Financial management is usually related to the purchasing, distribution, management, and controlling of the financial resources of a firm or a company. It is a vital subject with so many concepts. Thankfully, online financial management assignments help makes it easy for students to complete their academic tasks timely. In this post, you’ll read about the elements and objectives of financial management.

Elements of Financial Management

  1. Financial planning: The planning of finance is essential to set up and run a business successfully and smoothly. While doing financial planning, it is important to ensure that you have enough capital investment to purchase the real assets for the short and long term.
  2. Financial decision: There are 4 types of decisions that a finance manager has to take – investment decision, working capital decision, financing decision, & dividend decision. These decisions are taken on the finance source needed for capital investment, and in what proportion, the funds need to be taken from sources.
  3. Financial control: To ensure that a business efficiently meets its objective, it is extremely important to control the finance and expenses of a company. You need to make decisions on the everyday aspects of finance collection management i.e. obtaining the money from the customers in exchange for products & services, and make timely payments to suppliers of raw material or other resources

Objectives of Financial Management

Profit maximization: The aim of a finance manager is on achieving the maximum profit in the short and long terms.

Wealth maximization: It is associated with increasing the market value of the shares and obtaining good wealth for the shareholders.
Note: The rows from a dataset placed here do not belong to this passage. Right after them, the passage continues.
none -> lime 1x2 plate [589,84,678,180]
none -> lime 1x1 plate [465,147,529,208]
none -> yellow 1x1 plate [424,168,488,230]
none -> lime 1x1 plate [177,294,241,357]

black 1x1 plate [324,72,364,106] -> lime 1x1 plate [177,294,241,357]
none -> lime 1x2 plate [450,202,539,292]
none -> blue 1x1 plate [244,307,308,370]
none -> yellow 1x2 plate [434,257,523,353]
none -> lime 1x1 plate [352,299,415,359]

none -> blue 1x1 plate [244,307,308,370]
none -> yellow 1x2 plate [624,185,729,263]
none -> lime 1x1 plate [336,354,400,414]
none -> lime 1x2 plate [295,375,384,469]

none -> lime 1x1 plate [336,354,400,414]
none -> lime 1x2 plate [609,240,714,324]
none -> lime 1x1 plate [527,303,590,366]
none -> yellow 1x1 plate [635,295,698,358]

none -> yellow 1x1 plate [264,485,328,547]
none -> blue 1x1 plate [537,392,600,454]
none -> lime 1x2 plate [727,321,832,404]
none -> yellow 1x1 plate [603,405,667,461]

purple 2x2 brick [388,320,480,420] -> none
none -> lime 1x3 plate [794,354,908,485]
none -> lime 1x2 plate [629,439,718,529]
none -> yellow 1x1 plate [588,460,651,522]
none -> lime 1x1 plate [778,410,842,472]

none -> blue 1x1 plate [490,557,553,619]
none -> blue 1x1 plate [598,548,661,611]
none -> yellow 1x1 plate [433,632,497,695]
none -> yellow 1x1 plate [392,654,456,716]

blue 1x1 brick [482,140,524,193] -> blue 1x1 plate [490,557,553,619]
The shares’ value is directly related to a business’s performance.

Accurate estimation of total financial requirements: It is essential to estimate the total finance required to establish and run a company. Many factors need to be taken while estimating the financial requirements including the number of employees, legal requirements, material needed, technology, etc.

Capital structure preparation: It relates to deciding the ratio between borrowed and owned finance, ensuring there is the proper balance between various sources of capital.

Finance mobilization: Finance collection is another objective of financial management. A finance manager must choose a reliable source of funds collection such as bank loans, shares, etc.

Effective use of finance: The finance of a company should be used profitability, avoiding the investment in unfruitful projects.
Cash flow management: Ensure that you have enough cash flow to meet daily expenses requirements, and successfully run a company.

Reserve creation: Never share the overall profit to shareholders as a divided. Keep some part of it as a reserve to be used in the future for the better financial situation of a firm.

Create goodwill: Build and maintain the good reputation of a company to grow on a short-term and long-term basis.

Avoid operating risk: Reduce the operating risk and uncertainties by avoiding high-risk projects, and taking good insurance.